Singing For The Brain – Alzheimers SocietyLeave a Comment
BBC ‘Word for the Week’ during the time that Max Boyce was celebrating his jubilee in the limelight…
Back in the late 90’s I had the pleasure of being Max’s warm up act on several of his theatre tours. Sometimes, after I’d done my bit, I used to sneak into the wings to watch him deliver his famous stories and songs, and I’d observe such sheer delight on the faces of the audience.
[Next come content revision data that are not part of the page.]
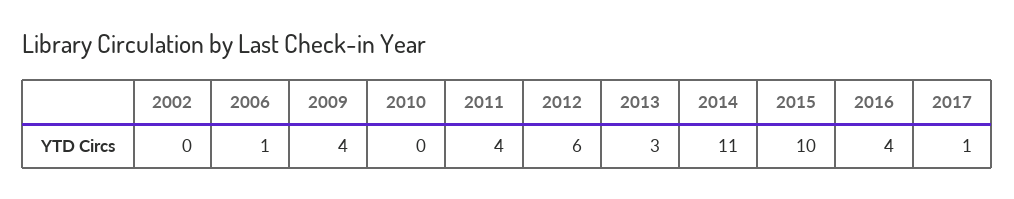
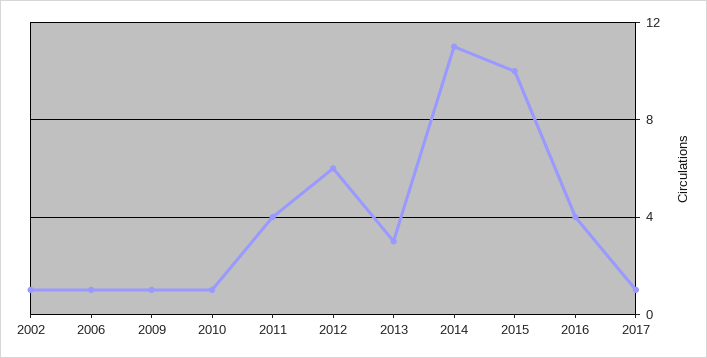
  {
-   "2002": 0,
+   "2002": 1,
    "2006": 1,
-   "2009": 4,
+   "2009": 1,
-   "2010": 0,
+   "2010": 1,
    "2011": 4,
    "2012": 6,
    "2013": 3,
    "2014": 11,
    "2015": 10,
    "2016": 4,
    "2017": 1
  }

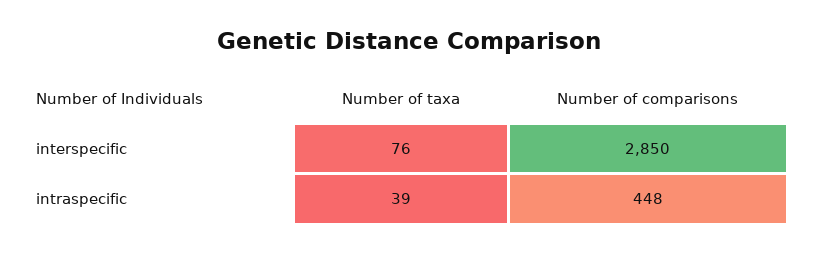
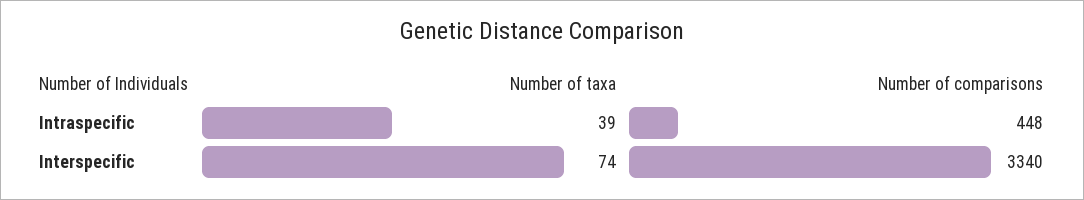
  {
    "Number of taxa": {
-     "interspecific": 76,
+     "interspecific": 74,
      "intraspecific": 39
    },
    "Number of comparisons": {
-     "interspecific": 2850,
+     "interspecific": 3340,
      "intraspecific": 448
    }
  }

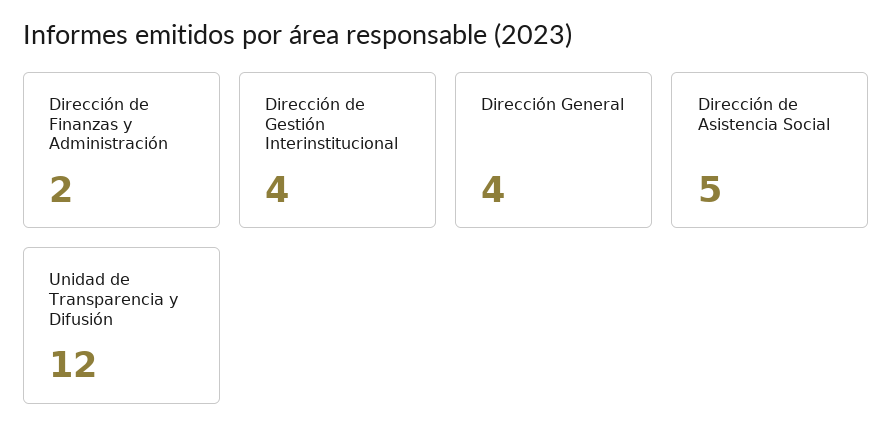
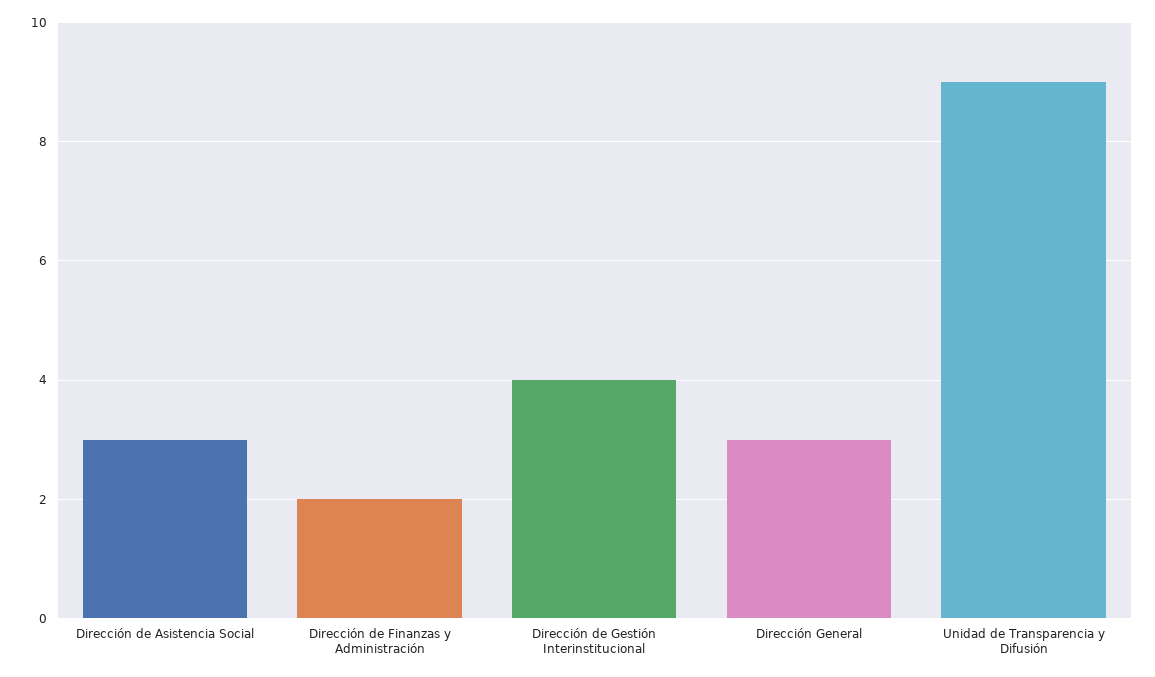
  {
    "Dirección de Finanzas y Administración": 2,
    "Dirección de Gestión Interinstitucional": 4,
-   "Dirección General": 4,
+   "Dirección General": 3,
-   "Dirección de Asistencia Social": 5,
+   "Dirección de Asistencia Social": 3,
-   "Unidad de Transparencia y Difusión": 12
+   "Unidad de Transparencia y Difusión": 9
  }

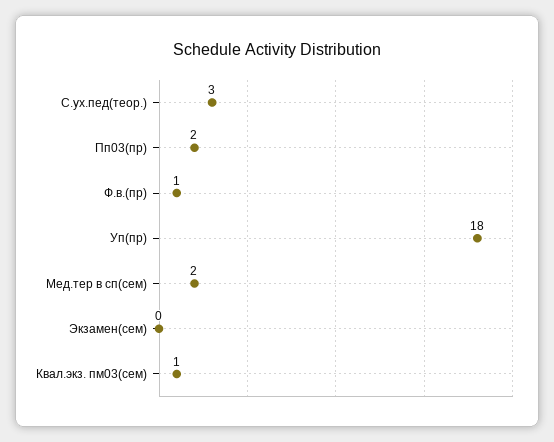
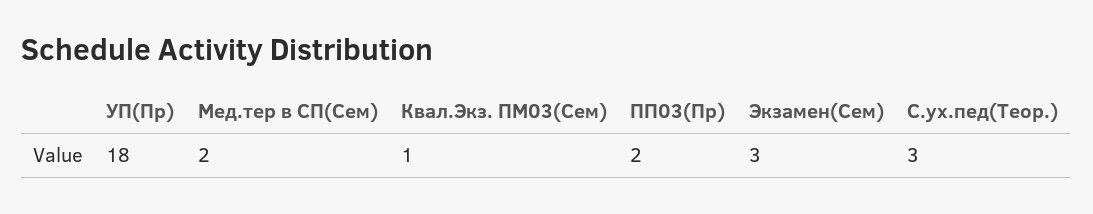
  {
    "С.ух.пед(теор.)": 3,
    "Пп03(пр)": 2,
-   "Ф.в.(пр)": 1,
    "Уп(пр)": 18,
    "Мед.тер в сп(сем)": 2,
-   "Экзамен(сем)": 0,
+   "Экзамен(сем)": 3,
    "Квал.экз. пм03(сем)": 1
  }

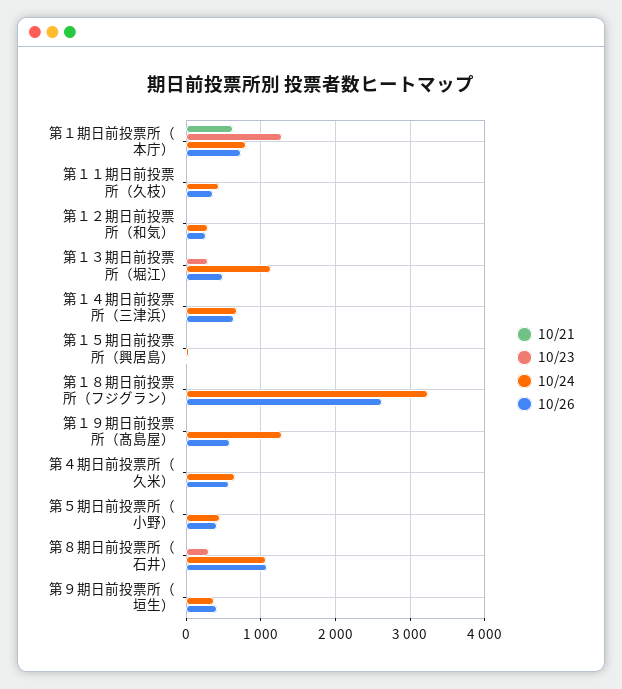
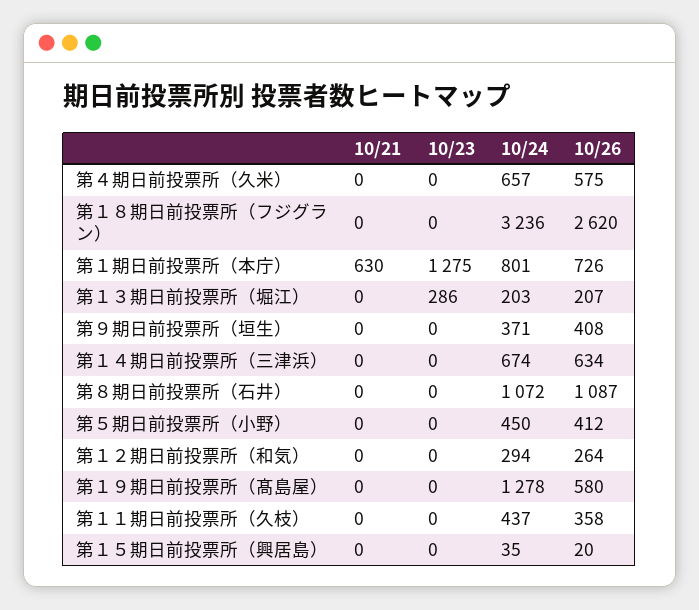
  {
    "10/21": {
      "第１期日前投票所（本庁）": 630,
      "第１１期日前投票所（久枝）": 0,
      "第１２期日前投票所（和気）": 0,
      "第１３期日前投票所（堀江）": 0,
      "第１４期日前投票所（三津浜）": 0,
      "第１５期日前投票所（興居島）": 0,
      "第１８期日前投票所（フジグラン）": 0,
      "第１９期日前投票所（髙島屋）": 0,
      "第４期日前投票所（久米）": 0,
      "第５期日前投票所（小野）": 0,
      "第８期日前投票所（石井）": 0,
      "第９期日前投票所（垣生）": 0
    },
    "10/23": {
      "第１期日前投票所（本庁）": 1275,
      "第１１期日前投票所（久枝）": 0,
      "第１２期日前投票所（和気）": 0,
      "第１３期日前投票所（堀江）": 286,
      "第１４期日前投票所（三津浜）": 0,
      "第１５期日前投票所（興居島）": 0,
      "第１８期日前投票所（フジグラン）": 0,
      "第１９期日前投票所（髙島屋）": 0,
      "第４期日前投票所（久米）": 0,
      "第５期日前投票所（小野）": 0,
-     "第８期日前投票所（石井）": 300,
+     "第８期日前投票所（石井）": 0,
      "第９期日前投票所（垣生）": 0
    },
    "10/24": {
      "第１期日前投票所（本庁）": 801,
      "第１１期日前投票所（久枝）": 437,
      "第１２期日前投票所（和気）": 294,
-     "第１３期日前投票所（堀江）": 1100,
+     "第１３期日前投票所（堀江）": 203,
      "第１４期日前投票所（三津浜）": 674,
      "第１５期日前投票所（興居島）": 35,
      "第１８期日前投票所（フジグラン）": 3236,
      "第１９期日前投票所（髙島屋）": 1278,
      "第４期日前投票所（久米）": 657,
      "第５期日前投票所（小野）": 450,
      "第８期日前投票所（石井）": 1072,
      "第９期日前投票所（垣生）": 371
    },
    "10/26": {
      "第１期日前投票所（本庁）": 726,
      "第１１期日前投票所（久枝）": 358,
      "第１２期日前投票所（和気）": 264,
-     "第１３期日前投票所（堀江）": 500,
+     "第１３期日前投票所（堀江）": 207,
      "第１４期日前投票所（三津浜）": 634,
      "第１５期日前投票所（興居島）": 20,
      "第１８期日前投票所（フジグラン）": 2620,
      "第１９期日前投票所（髙島屋）": 580,
      "第４期日前投票所（久米）": 575,
      "第５期日前投票所（小野）": 412,
      "第８期日前投票所（石井）": 1087,
      "第９期日前投票所（垣生）": 408
    }
  }

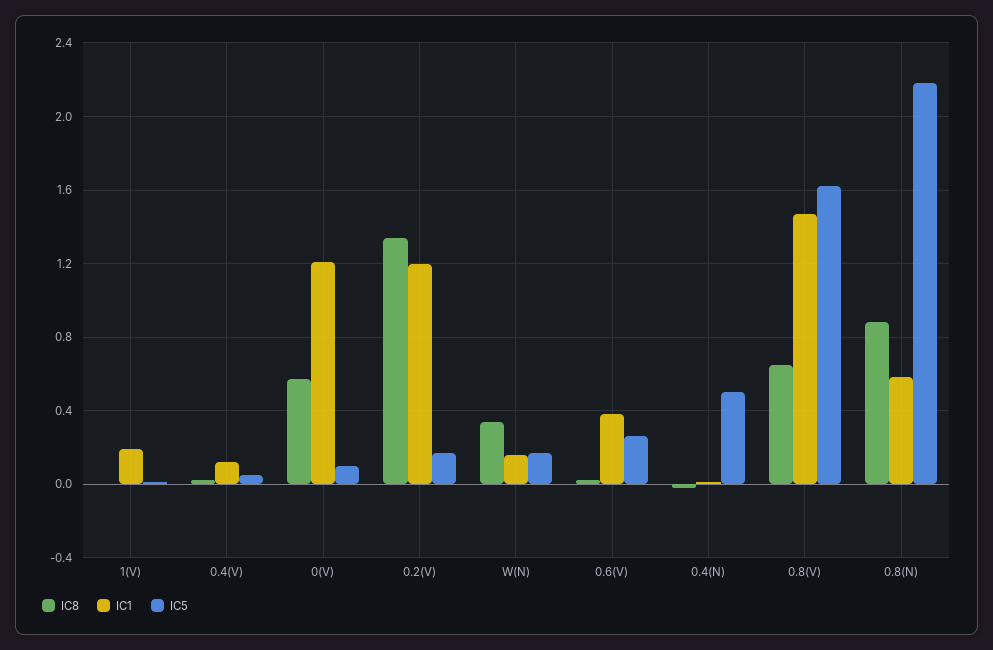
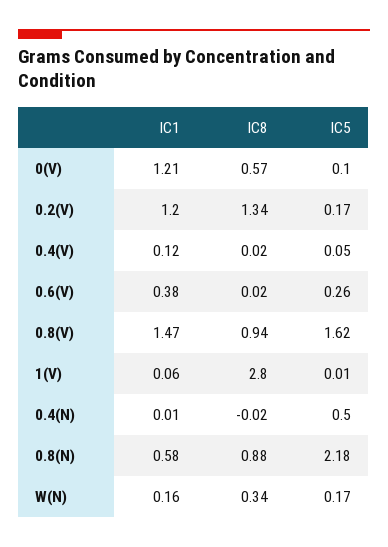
  {
    "IC8": {
-     "1(V)": 0,
+     "1(V)": 2.8,
      "0.4(V)": 0.02,
      "0(V)": 0.57,
      "0.2(V)": 1.34,
      "W(N)": 0.34,
      "0.6(V)": 0.02,
      "0.4(N)": -0.02,
-     "0.8(V)": 0.65,
+     "0.8(V)": 0.94,
      "0.8(N)": 0.88
    },
    "IC1": {
-     "1(V)": 0.2,
+     "1(V)": 0.06,
      "0.4(V)": 0.12,
      "0(V)": 1.21,
      "0.2(V)": 1.2,
      "W(N)": 0.16,
      "0.6(V)": 0.38,
      "0.4(N)": 0.01,
      "0.8(V)": 1.47,
      "0.8(N)": 0.58
    },
    "IC5": {
      "1(V)": 0.01,
      "0.4(V)": 0.05,
      "0(V)": 0.1,
      "0.2(V)": 0.17,
      "W(N)": 0.17,
      "0.6(V)": 0.26,
      "0.4(N)": 0.5,
      "0.8(V)": 1.62,
      "0.8(N)": 2.18
    }
  }

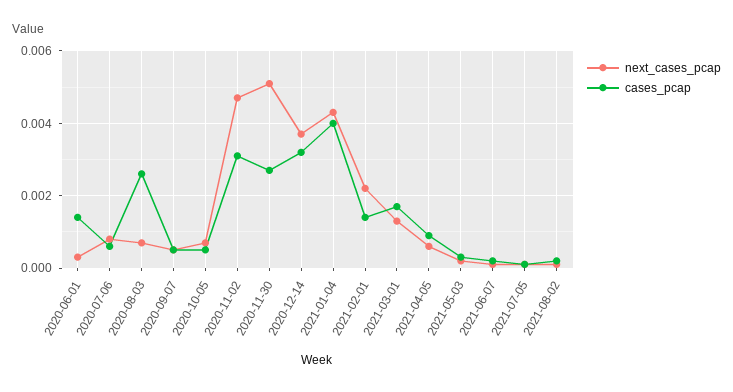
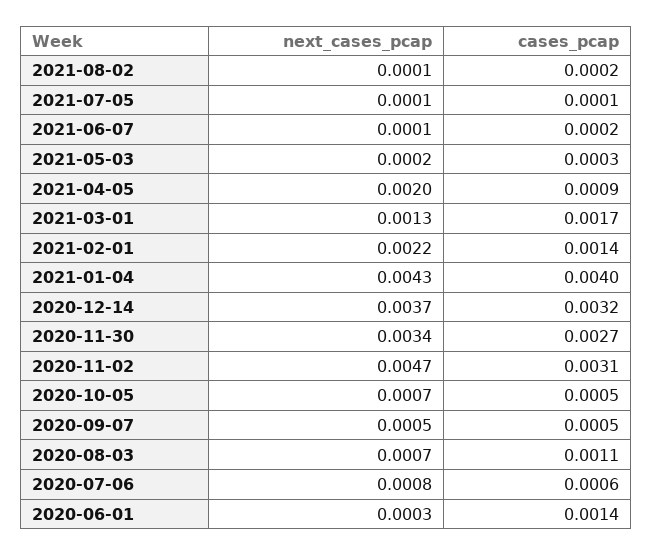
  {
    "next_cases_pcap": {
      "2020-06-01": 0.0003,
      "2020-07-06": 0.0008,
      "2020-08-03": 0.0007,
      "2020-09-07": 0.0005,
      "2020-10-05": 0.0007,
      "2020-11-02": 0.0047,
-     "2020-11-30": 0.005,
+     "2020-11-30": 0.0034,
      "2020-12-14": 0.0037,
      "2021-01-04": 0.0043,
      "2021-02-01": 0.0022,
      "2021-03-01": 0.0013,
-     "2021-04-05": 0.0005,
+     "2021-04-05": 0.002,
      "2021-05-03": 0.0002,
      "2021-06-07": 0.0001,
      "2021-07-05": 0.0001,
      "2021-08-02": 0.0001
    },
    "cases_pcap": {
      "2020-06-01": 0.0014,
      "2020-07-06": 0.0006,
-     "2020-08-03": 0.0025,
+     "2020-08-03": 0.0011,
      "2020-09-07": 0.0005,
      "2020-10-05": 0.0005,
      "2020-11-02": 0.0031,
      "2020-11-30": 0.0027,
      "2020-12-14": 0.0032,
      "2021-01-04": 0.004,
      "2021-02-01": 0.0014,
      "2021-03-01": 0.0017,
      "2021-04-05": 0.0009,
      "2021-05-03": 0.0003,
      "2021-06-07": 0.0002,
      "2021-07-05": 0.0001,
      "2021-08-02": 0.0002
    }
  }

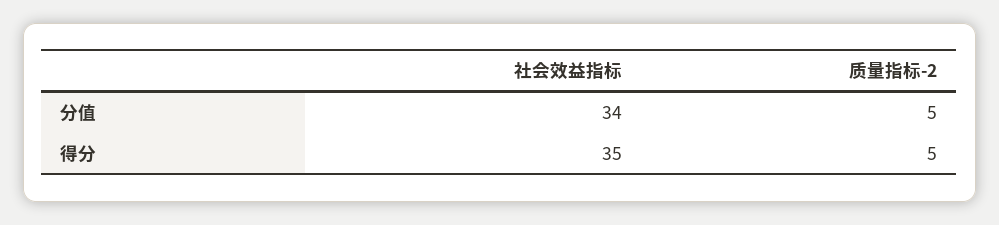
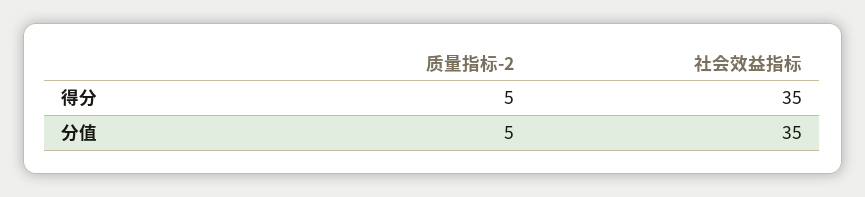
  {
    "社会效益指标": {
-     "分值": 34,
+     "分值": 35,
      "得分": 35
    },
    "质量指标-2": {
      "分值": 5,
      "得分": 5
    }
  }

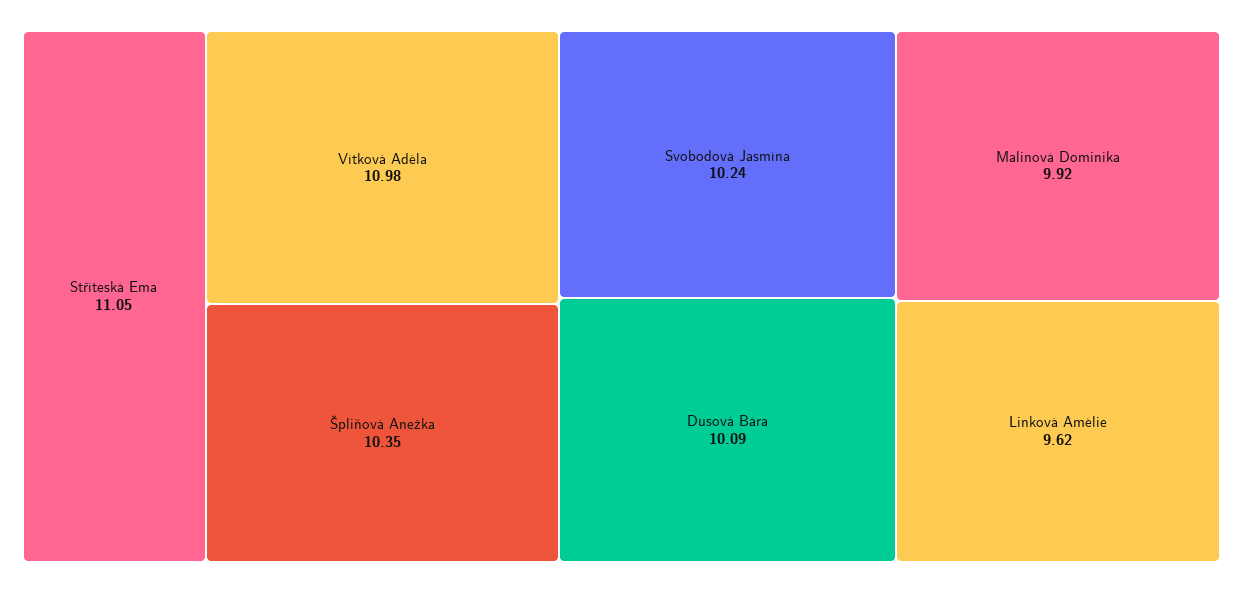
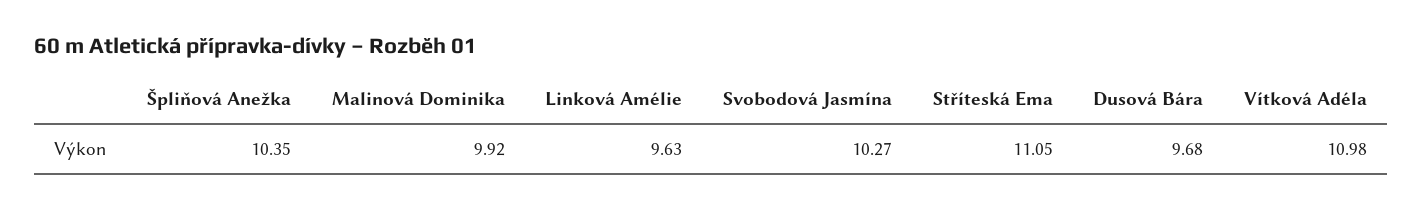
  {
    "Stříteská Ema": 11.05,
    "Vítková Adéla": 10.98,
    "Špliňová Anežka": 10.35,
-   "Svobodová Jasmína": 10.24,
+   "Svobodová Jasmína": 10.27,
-   "Dusová Bára": 10.09,
+   "Dusová Bára": 9.68,
    "Malinová Dominika": 9.92,
-   "Linková Amélie": 9.62
+   "Linková Amélie": 9.63
  }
I particularly remember one gentleman in Mid Wales who had the ruddiest cheeks I’d ever seen laughing so hard that his false teeth shot out!
Its so important for us to laugh and sing together because it lifts our spirits releasing the endorphins that can promote feelings of well-being, even causing our mood to improve. Not so long ago people would regularly meet together to sing in Chapels and choirs, or singalong with the ‘turn’ at the local social club or community hall and often, strong communities were forged. Today, sadly, a lot of our time is taken up in solitary pursuits and some of us hardly step outside the front door for a variety of other reasons. A consequence of this is that people are becoming increasingly isolated as communal venues are closing at an alarming rate.
Throughout the week, I run ‘singing for the brain’ sessions for the Alzheimer society and each week we never fail to have a great response. We sing songs together from whichever era is most relevant to the group I’m working with, anything from Matt Munro, to Vera Lynn, The Beatles to wonderful hymns and spiritual songs. Just last week one of the carers told me that he hadn’t seen his wife laugh in such a long time. I could see the glow on both their faces, as they left still smiling and singing “Show Me The Way To Go Home…”.
How many times throughout the Bible and especially in the Psalms are we told to “Sing to The Lord”, to come before Him with harps and music, and to dance. In 2 Samuel we read that “ David and all Israel were celebrating with all their might before the Lord, with castanets, harps, lyres, timbrels, sistrums and cymbals”. It must have sounded immense! Its not important to be a perfect singer, because thankfully, we are simply told to “make a joyful noise unto the Lord”. It makes perfect sense to me, and I see it working a treat every week!